O conhecimento de Deus e de sua Palavra evidencia-se pela prática da Palavra. “O crescimento espiritual não é místico, sentimental, devocional, psicológico ou resultado de truques secretos. Vem através da compreensão e da prática de princípios dados pela Palavra de Deus”, acentua MacArthur.[7]

Por isso, quando lemos e estudamos a Bíblia devemos desejar ser conduzidos a Deus em reverência e adoração, prontos para ouvir a sua voz e praticá-la em nosso viver cotidiano. O Espírito fala por intermédio da Palavra, nos convencendo de nossos pecados e da necessidade do perdão, nos humilhando, nos dispondo a orar, confessar, agradecer, interceder, louvar e confiar. A palavra torna-se mais eficaz em nós conforme fomos nos quebrantando diante de Deus. “O Espírito fala ao nosso coração na medida em que nele faz morada”, interpreta Spener (1635-1705).[8]

Maringá, 27 de maio de 2020.

Rev.

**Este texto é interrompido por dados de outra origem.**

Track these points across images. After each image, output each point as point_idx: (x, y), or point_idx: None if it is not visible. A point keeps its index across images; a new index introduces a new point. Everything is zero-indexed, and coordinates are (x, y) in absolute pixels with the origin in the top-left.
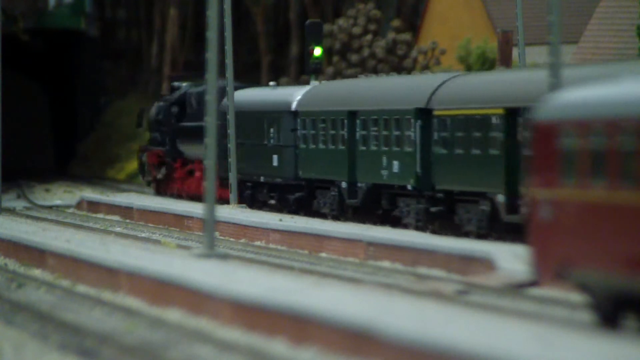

Hermisten Maia Pereira da Costa


[1]Ver: Hermisten M.P. Costa, A Palavra e a Oração como Meios de Graça: In: Fides Reformata, São Paulo: Centro Presbiteriano de Pós-Graduação Andrew Jumper, 5/2 (2000), 15-48.

[2]Ver também: Catecismo Maior de Westminster,Perg. 154.

[3] Louis Berkhof, Teologia Sistemática, Campinas, SP.: Luz para o Caminho, 1990, p. 613.

[4] Louis Berkhof, Teologia Sistemática,609.

[5] Charles Hodge, Systematic Theology, Grand Rapids, Michigan: Eerdmans, 1976 (Reprinted), v. 3, p. 466. Em outro lugar: “Os meios de graça são (…) aqueles que Deus ordenou com o objetivo de comunicar as influências vivificadoras e santificadoras do Espírito às almas dos homens” (Charles Hodge, Systematic Theology,v. 3, 708). Ver também: Herman Hoeksema, Reformed Dogmatics, 3. ed. Grand Rapids, Michigan: Reformed Publishing Association, 1976, p. 634.

[6]D.M. Lloyd-Jones, O Combate Cristão, São Paulo: Publicações Evangélicas Selecionadas, 1991, p. 103.

[7]John F. MacArthur, Jr. Chaves para o Crescimento Espiritual, 2. ed., São José dos Campos, SP.: Fiel, 1986,  p. 7.

[8]Philipp J. Spener,  Pia Desideria, São Paulo: Imprensa Metodista, 1985, p. 77.